An evergreen, semi-shrubby plant prostrate and woody at the base, 6 to 12 in. high, often reduced to tufts one-third those heights in dry, barren, rocky places; young shoots slender, wiry, erect, downy. Leaves opposite, crowded, linear to narrowly oblong, tapered towards both ends, 1⁄4 to 1 in. long, 1⁄12 to 1⁄6 in. wide, bright green and thinly downy above, grey-white with thick down beneath; margins decurved. Flowers densely packed in terminal, roundish clusters 1 in. across. Corolla 1⁄2 in. long, yellow, upper lip veined with purple; calyx tubular, downy, 1⁄4 in. long, with five teeth.
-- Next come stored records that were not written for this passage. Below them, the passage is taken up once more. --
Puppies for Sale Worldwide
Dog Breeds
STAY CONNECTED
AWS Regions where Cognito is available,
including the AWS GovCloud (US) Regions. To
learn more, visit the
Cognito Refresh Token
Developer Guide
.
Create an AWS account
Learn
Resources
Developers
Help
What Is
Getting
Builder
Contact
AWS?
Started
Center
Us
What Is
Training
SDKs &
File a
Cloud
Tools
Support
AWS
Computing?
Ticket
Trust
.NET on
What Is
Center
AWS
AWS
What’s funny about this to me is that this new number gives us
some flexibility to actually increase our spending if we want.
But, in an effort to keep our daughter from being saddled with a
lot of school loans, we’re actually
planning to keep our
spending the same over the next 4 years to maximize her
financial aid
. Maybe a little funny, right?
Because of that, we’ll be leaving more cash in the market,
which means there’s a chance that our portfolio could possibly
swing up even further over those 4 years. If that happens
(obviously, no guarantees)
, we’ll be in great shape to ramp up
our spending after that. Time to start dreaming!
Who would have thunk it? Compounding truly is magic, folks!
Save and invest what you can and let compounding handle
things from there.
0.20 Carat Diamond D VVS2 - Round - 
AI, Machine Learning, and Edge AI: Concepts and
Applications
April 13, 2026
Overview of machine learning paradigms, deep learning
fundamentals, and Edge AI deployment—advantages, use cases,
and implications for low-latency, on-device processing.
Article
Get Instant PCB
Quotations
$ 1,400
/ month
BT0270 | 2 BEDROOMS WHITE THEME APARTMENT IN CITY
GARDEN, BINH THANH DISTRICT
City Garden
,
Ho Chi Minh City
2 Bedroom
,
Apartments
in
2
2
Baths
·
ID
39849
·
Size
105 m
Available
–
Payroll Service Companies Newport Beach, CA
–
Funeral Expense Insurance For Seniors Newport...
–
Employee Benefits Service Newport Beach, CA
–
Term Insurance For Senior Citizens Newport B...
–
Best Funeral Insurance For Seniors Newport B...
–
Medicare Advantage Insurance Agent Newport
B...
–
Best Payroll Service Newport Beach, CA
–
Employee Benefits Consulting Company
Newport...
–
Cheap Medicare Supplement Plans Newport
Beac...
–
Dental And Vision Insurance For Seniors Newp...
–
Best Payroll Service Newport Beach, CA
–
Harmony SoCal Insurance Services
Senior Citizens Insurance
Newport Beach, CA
Native of the mountains of S. and S.E. Europe, north to parts of the Rhine-land and the Carpathians, etc., east to Asia Minor; in cultivation early in the 18th century. It is easily distinguished from T. chamaedrys by its clustered yellow flowers and narrow, usually toothless leaves. It flowers from July to September. In the Alps it is common on calcareous formations.
T. montanum belongs to the section Polium, of which the type is T. polium L., a variable species widely distributed in the Mediterranean region and once cultivated for its medicinal properties. The flowers are white or purplish red and the leaves always more or less crenated.